Die jetzt abgeschlossenen Studie zum Berichtsjahr 2007 erfolgte auf der statistischen Basis einer „Marktabdeckung“ von ca. 10% in Deutschland und 20 bis 25% in der Schweiz.

Die zehn wichtigsten Exportländer für deutsche Sensorik-Unternehmen (Archiv: Vogel Business Media)

Für beide Herstellergruppen waren die USA an die dritte Stelle im Ranking gerutscht, sicherlich eine Folge der Dollarparität und der beginnenden Rezession als Folge der Bankenkrise. An erster Stelle im Ranking der Hersteller aus Deutschland lagen 2007 Österreich und die Schweiz, während die Hersteller aus der Schweiz insbesondere nach Deutschland und Frankreich lieferten.

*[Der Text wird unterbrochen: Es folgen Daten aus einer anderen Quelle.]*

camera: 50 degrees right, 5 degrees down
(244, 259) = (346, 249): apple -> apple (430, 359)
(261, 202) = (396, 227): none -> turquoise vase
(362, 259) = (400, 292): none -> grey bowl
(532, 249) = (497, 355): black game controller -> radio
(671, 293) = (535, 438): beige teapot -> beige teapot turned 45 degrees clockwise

Exportvolumen von 7,2 Milliarden € für deutsche Hersteller

Für die deutschen Hersteller wurde in der aktuellen Umfrage die Exportquote mit 36,1% ermittelt, die damit geringer als 2005 ausfällt. Geht man für das Jahr 2007 von ca. 20 Mrd. € Produktionsvolumen in Deutschland aus – gemeinsam mit dem Importen bilden sie das vom AMA Fachverband hochgerechnete Angebotspotenzial von ca. 25 Mrd. € –, hatte der Export der deutschen Hersteller 2007 ein Volumen von rund 7,2 Mrd. € (2004 bei einer Exportquote von ca. 43%: knapp 6,7 Mrd. €). Die fünf wichtigsten Exportländer für die deutschen Hersteller waren 2007 Österreich mit 13,4% Anteil, vor der Schweiz mit 10% und den USA mit 9,1%. Auf den Plätzen folgen die Niederlande (7,6%) und Frankreich (6,6%).

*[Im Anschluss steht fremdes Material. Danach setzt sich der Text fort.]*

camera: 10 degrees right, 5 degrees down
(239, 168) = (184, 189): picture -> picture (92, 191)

Vergleich der Exportquote deutscher Hersteller von Sensorik/Messsystemen in den Jahren 2005 und 2008 (Archiv: Vogel Business Media)

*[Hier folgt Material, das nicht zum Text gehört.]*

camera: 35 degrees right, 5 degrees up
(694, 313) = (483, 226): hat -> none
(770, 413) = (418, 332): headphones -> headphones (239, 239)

Bei den Exporten aus Deutschland nach China zeigte sich – anders als bei den Herstellern aus der Schweiz – von 2004 nach 2007 in der Hochrechnung auf die Exportumsätze ein rückläufiges Ergebnis, sicherlich überraschend, gilt China doch als einer der dynamischsten Märkte überhaupt. Umgekehrt sind die Exporte aus Deutschland nach Österreich deutlich gestiegen, während die Hersteller aus der Schweiz in Österreich offenbar Marktanteile verloren haben.

Die Studie zeigt die Veränderungen in den Exportquoten in die unterschiedlichen Zielländer auf, führt an einigen Beispielen – auch im Vergleich der Herkunftsländer – Hochrechnungen auf die absoluten Exportumsätze durch und interpretiert einige Veränderungen.